Does anyone have any suggestions?

Thank you.

This is an unrelated question: Is cudaStreamCreate() thread safe?

all CUDA API functions should be thread safe as of 4.0.

the problem with concurrency with cudaMemcpyAsync is an artifact of how concurrency works on Fermi. the only guaranteed way to get concurrency is to do a breadth-first approach and launch one piece of work per stream before launching any second piece of work into any stream.

Do you mean I cannot issue more than one command in a given stream before moving on to the next one? I’m not sure I understand.
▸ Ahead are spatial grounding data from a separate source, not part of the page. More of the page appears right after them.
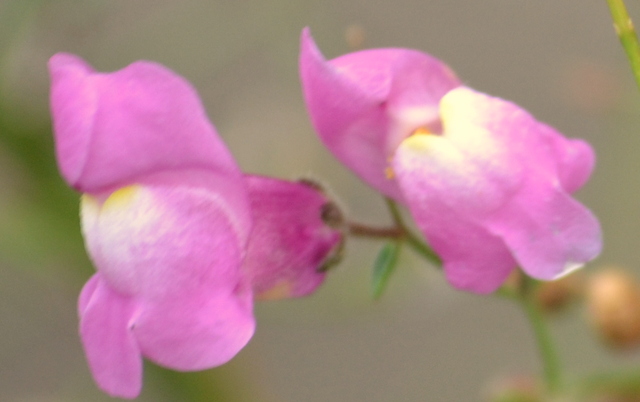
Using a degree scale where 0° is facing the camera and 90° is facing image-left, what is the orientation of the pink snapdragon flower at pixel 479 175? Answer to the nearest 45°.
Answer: approximately 0°

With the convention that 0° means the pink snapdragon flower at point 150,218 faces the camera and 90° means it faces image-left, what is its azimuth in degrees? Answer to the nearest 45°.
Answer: approximately 45°
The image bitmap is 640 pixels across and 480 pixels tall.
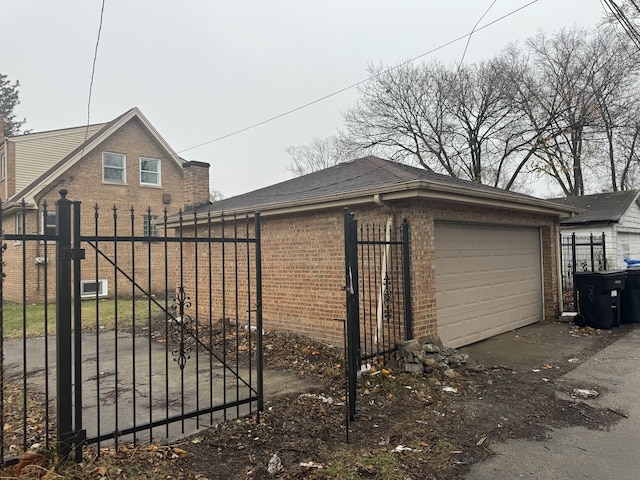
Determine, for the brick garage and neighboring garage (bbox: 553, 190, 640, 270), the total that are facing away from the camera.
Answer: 0

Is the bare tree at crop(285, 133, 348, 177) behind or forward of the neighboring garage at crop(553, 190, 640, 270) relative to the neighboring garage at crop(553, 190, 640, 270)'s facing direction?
behind

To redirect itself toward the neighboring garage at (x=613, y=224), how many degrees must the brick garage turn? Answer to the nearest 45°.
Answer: approximately 90° to its left

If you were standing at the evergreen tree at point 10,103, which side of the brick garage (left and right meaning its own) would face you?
back

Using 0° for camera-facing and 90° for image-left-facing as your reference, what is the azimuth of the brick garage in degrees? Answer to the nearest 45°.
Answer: approximately 315°

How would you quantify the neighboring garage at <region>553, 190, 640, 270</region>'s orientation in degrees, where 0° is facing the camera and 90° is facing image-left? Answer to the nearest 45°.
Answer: approximately 315°

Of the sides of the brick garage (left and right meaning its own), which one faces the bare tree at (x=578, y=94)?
left

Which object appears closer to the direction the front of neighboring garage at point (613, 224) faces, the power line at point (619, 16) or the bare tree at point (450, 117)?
the power line

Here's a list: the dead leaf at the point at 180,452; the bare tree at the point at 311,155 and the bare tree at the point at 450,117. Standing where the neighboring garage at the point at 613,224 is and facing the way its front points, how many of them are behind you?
2

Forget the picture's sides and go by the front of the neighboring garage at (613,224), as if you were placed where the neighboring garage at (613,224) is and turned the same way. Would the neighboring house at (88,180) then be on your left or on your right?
on your right

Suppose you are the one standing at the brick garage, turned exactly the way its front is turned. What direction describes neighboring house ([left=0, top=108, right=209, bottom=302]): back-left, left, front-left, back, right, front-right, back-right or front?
back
What puzzles me is that the pattern that I used for the above example is the same as in section 3.2.5.5.1 in the programming guide.

Ideally I’d like the function call pattern to be random (data driven) and I’d like kernels to overlap where possible.
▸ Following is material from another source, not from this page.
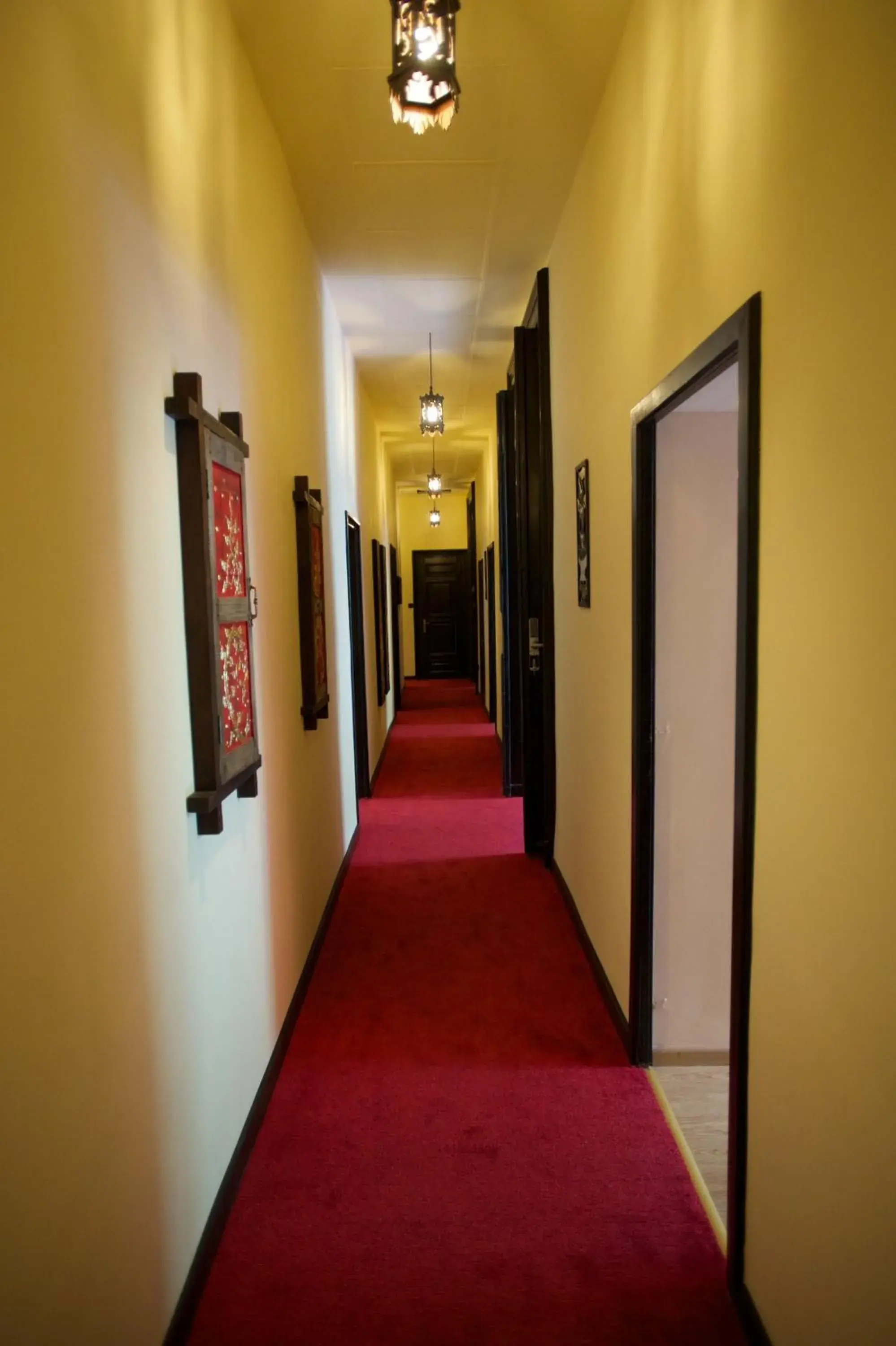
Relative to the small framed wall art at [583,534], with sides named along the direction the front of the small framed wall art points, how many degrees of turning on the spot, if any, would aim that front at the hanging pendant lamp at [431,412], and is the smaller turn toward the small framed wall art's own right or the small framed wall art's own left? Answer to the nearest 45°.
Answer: approximately 45° to the small framed wall art's own right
So isn’t it enough to avoid any implicit synchronization as described in the programming guide?

all CUDA API functions should be thread safe as of 4.0.

Then I like the direction the API is moving External Image

Thank you.

I think that currently CUDA does not reorder (even async) memcpys and kernel calls, which would explain what Tim said. So yes, issuing two commands to the same stream would block any further concurrency.

And I think you have indeed pointed out a weakness in the Programming Guide. As far as I remember, the origins of section 3.2.5.5.1 predate Fermi, at which time the pattern used in that example achieved the maximum concurrency possible. However, section 3.2.5.5.5 discusses the efficiency of different patterns on pre-Fermi and Fermi hardware in detail.

I will end up using mapped memory then because it proved to be faster due to the overlapping behavior.
Even with a single object using a simple stream it was still faster due to overlapping of memory transfers and kernel execution (since I only read the keys once).
Btw, as an exercise, I don’t see any way I can rewrite my methods to have them overlap, do you?
Thanks to you both.

You would need to somehow batch several calls to insert() so that you can reorder their cudaMemcpyAsync() calls and kernel invocations manually. Does not seem to be a simple exercise.
Using mapped memory indeed seems like the better option.